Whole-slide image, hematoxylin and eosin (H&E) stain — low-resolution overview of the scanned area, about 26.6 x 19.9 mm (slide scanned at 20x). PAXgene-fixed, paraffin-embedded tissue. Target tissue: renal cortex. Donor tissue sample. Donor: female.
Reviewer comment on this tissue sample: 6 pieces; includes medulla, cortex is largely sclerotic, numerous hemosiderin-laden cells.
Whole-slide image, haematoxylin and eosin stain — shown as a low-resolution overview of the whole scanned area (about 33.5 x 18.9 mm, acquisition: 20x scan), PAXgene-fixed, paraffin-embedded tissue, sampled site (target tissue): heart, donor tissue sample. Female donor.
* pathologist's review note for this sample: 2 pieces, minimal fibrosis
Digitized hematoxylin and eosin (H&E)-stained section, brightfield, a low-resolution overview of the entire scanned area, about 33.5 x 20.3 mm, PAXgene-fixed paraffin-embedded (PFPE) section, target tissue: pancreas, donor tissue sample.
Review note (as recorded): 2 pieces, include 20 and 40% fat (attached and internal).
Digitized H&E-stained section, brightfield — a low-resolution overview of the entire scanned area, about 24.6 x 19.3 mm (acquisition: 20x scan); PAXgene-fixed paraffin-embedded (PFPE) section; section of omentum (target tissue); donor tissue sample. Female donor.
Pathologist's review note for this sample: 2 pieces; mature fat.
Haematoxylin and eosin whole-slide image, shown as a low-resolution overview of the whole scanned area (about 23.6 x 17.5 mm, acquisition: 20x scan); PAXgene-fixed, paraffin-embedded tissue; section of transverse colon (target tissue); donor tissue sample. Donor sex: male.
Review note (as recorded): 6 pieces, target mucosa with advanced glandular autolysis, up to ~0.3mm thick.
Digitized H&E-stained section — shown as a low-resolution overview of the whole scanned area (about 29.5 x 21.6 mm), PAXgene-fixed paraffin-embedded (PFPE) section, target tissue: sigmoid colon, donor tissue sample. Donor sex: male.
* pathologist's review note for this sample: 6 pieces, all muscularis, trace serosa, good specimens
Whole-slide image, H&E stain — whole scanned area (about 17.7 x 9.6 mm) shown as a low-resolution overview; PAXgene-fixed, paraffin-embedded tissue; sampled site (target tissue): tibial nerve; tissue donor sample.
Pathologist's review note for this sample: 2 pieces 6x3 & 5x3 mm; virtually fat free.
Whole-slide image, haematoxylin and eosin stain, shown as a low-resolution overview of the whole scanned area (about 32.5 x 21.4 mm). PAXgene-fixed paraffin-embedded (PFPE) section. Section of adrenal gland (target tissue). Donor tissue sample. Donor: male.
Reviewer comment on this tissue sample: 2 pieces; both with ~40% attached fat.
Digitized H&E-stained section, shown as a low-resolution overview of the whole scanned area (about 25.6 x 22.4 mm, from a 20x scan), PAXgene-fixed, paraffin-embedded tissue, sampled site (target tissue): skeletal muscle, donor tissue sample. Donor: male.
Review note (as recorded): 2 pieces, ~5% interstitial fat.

* WHAT YOU HAVE TO DO *
Transcribe the full listing above without leaving anything out.

* RESPONSE BELOW *
Whole-slide image, hematoxylin and eosin (H&E) stain — low-resolution overview of the scanned area, about 26.6 x 19.9 mm (slide scanned at 20x). PAXgene-fixed, paraffin-embedded tissue. Target tissue: renal cortex. Donor tissue sample. Donor: female.
Reviewer comment on this tissue sample: 6 pieces; includes medulla, cortex is largely sclerotic, numerous hemosiderin-laden cells.
Whole-slide image, haematoxylin and eosin stain — shown as a low-resolution overview of the whole scanned area (about 33.5 x 18.9 mm, acquisition: 20x scan), PAXgene-fixed, paraffin-embedded tissue, sampled site (target tissue): heart, donor tissue sample. Female donor.
* pathologist's review note for this sample: 2 pieces, minimal fibrosis
Digitized hematoxylin and eosin (H&E)-stained section, brightfield, a low-resolution overview of the entire scanned area, about 33.5 x 20.3 mm, PAXgene-fixed paraffin-embedded (PFPE) section, target tissue: pancreas, donor tissue sample.
Review note (as recorded): 2 pieces, include 20 and 40% fat (attached and internal).
Digitized H&E-stained section, brightfield — a low-resolution overview of the entire scanned area, about 24.6 x 19.3 mm (acquisition: 20x scan); PAXgene-fixed paraffin-embedded (PFPE) section; section of omentum (target tissue); donor tissue sample. Female donor.
Pathologist's review note for this sample: 2 pieces; mature fat.
Haematoxylin and eosin whole-slide image, shown as a low-resolution overview of the whole scanned area (about 23.6 x 17.5 mm, acquisition: 20x scan); PAXgene-fixed, paraffin-embedded tissue; section of transverse colon (target tissue); donor tissue sample. Donor sex: male.
Review note (as recorded): 6 pieces, target mucosa with advanced glandular autolysis, up to ~0.3mm thick.
Digitized H&E-stained section — shown as a low-resolution overview of the whole scanned area (about 29.5 x 21.6 mm), PAXgene-fixed paraffin-embedded (PFPE) section, target tissue: sigmoid colon, donor tissue sample. Donor sex: male.
* pathologist's review note for this sample: 6 pieces, all muscularis, trace serosa, good specimens
Whole-slide image, H&E stain — whole scanned area (about 17.7 x 9.6 mm) shown as a low-resolution overview; PAXgene-fixed, paraffin-embedded tissue; sampled site (target tissue): tibial nerve; tissue donor sample.
Pathologist's review note for this sample: 2 pieces 6x3 & 5x3 mm; virtually fat free.
Whole-slide image, haematoxylin and eosin stain, shown as a low-resolution overview of the whole scanned area (about 32.5 x 21.4 mm). PAXgene-fixed paraffin-embedded (PFPE) section. Section of adrenal gland (target tissue). Donor tissue sample. Donor: male.
Reviewer comment on this tissue sample: 2 pieces; both with ~40% attached fat.
Digitized H&E-stained section, shown as a low-resolution overview of the whole scanned area (about 25.6 x 22.4 mm, from a 20x scan), PAXgene-fixed, paraffin-embedded tissue, sampled site (target tissue): skeletal muscle, donor tissue sample. Donor: male.
Review note (as recorded): 2 pieces, ~5% interstitial fat.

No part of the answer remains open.